Le organizzazioni sindacali, pur non contestando in modo netto la legittimità della convocazione, tendono a sottolineare come il principio di buona fede contrattuale imponga al dirigente di contemperare le esigenze organizzative con il diritto al riposo del personale. La convocazione straordinaria durante le vacanze dovrebbe rappresentare l'extrema ratio, non una soluzione di comodo per recuperare una seduta saltata.
Ferie già concesse: il nodo giuridico più delicato
C'è un aspetto che merita particolare attenzione e che potrebbe cambiare radicalmente il quadro.
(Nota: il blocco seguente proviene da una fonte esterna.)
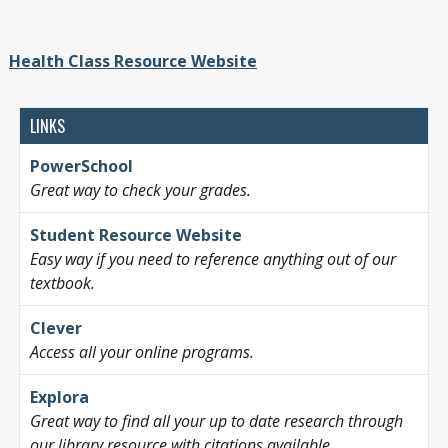
Health Class Resource Website
LINKS
PowerSchool
Great way to check your grades.
Student Resource Website
Easy way if you need to reference anything out of our
textbook.
Clever
Access all your online programs.
Explora
Great way to find all your up to date research through
our library resource with citations available.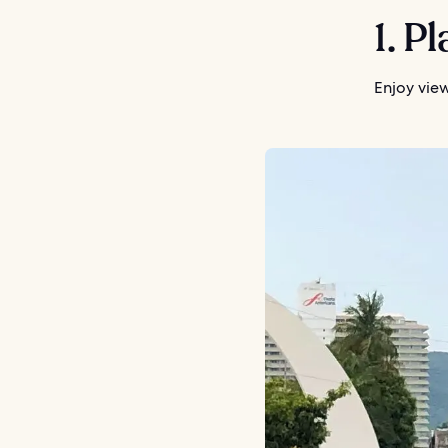
1. P
Enjoy vie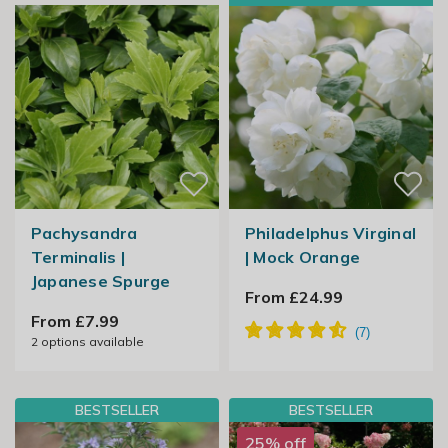
Pachysandra
Philadelphus Virginal
Terminalis |
| Mock Orange
Japanese Spurge
From £24.99
From £7.99
2
options available
BESTSELLER
BESTSELLER
25% off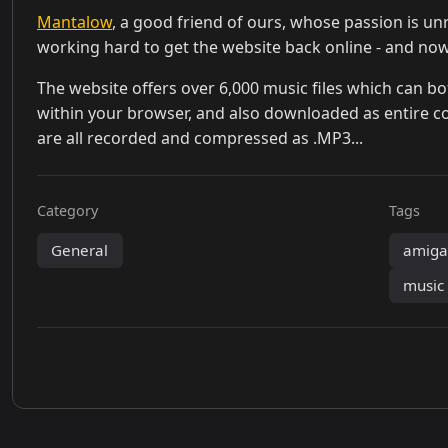
Mantalow
, a good friend of ours, whose passion is unr
working hard to get the website back online - and now,
The website offers over 6,000 music files which can b
within your browser, and also downloaded as entire col
are all recorded and compressed as .MP3...
Category
Tags
General
amig
music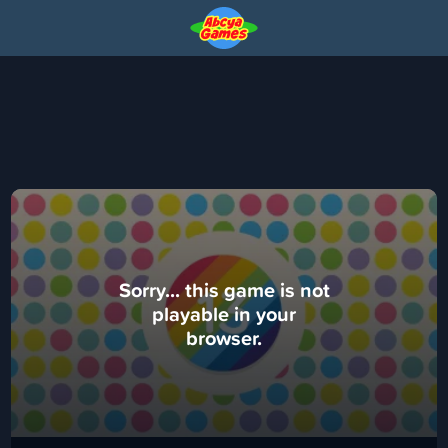
Sorry... this game is not
playable in your
browser.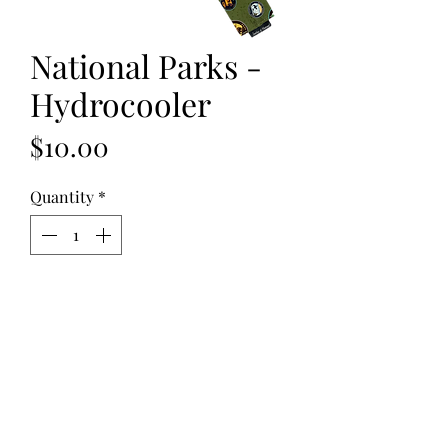
National Parks -
Hydrocooler
Price
$10.00
Quantity
*
Add to Cart
National Parks - Hydrocooler
are
reusable cotton neck ties filled with
non-toxic polymer crystals. When
soaked in water for 30 minutes, the
crystals absorb the water causing the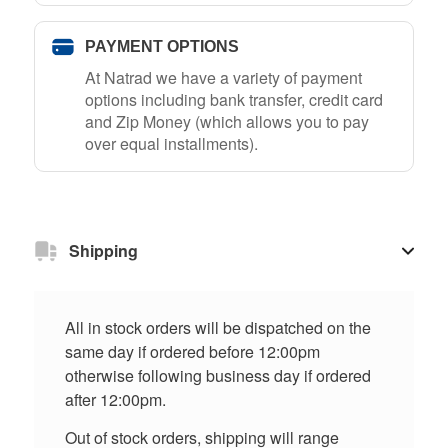
PAYMENT OPTIONS
At Natrad we have a variety of payment
options including bank transfer, credit card
and Zip Money (which allows you to pay
over equal installments).
Shipping
All in stock orders will be dispatched on the
same day if ordered before 12:00pm
otherwise following business day if ordered
after 12:00pm.
Out of stock orders, shipping will range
Se alcuni docenti hanno già ottenuto la concessione formale delle ferie per il periodo pasquale, la situazione si complica notevolmente per la dirigenza.
Il diritto alle ferie è tutelato dalla Costituzione italiana (art. 36) e dal CCNL di comparto. Una volta che le ferie sono state autorizzate, la loro revoca unilaterale da parte del datore di lavoro è possibile solo in casi eccezionali e con adeguata motivazione. Il docente che si veda revocare le ferie per partecipare a un collegio straordinario potrebbe legittimamente contestare la decisione, soprattutto se riesce a dimostrare di aver sostenuto spese o assunto impegni sulla base dell'autorizzazione ricevuta.
In questo scenario, il dirigente scolastico dovrebbe quantomeno:
- Verificare la posizione di ciascun docente rispetto alle ferie
- Valutare la possibilità di modalità alternative, come la partecipazione da remoto per chi si trova impossibilitato a rientrare
- Documentare in modo puntuale le ragioni dell'urgenza, a tutela dell'istituto e della propria posizione
La questione, insomma, resta aperta. La legittimità formale della convocazione non è in discussione in termini assoluti, ma le circostanze concrete di questo caso, tra sedute annullate, ferie concesse e tempi che si sarebbero potuti gestire diversamente, rendono la scelta della dirigenza quantomeno discutibile sotto il profilo dell'opportunità. E nelle scuole, come in tutte le organizzazioni complesse, il modo in cui si esercita un potere conta quasi quanto il potere stesso.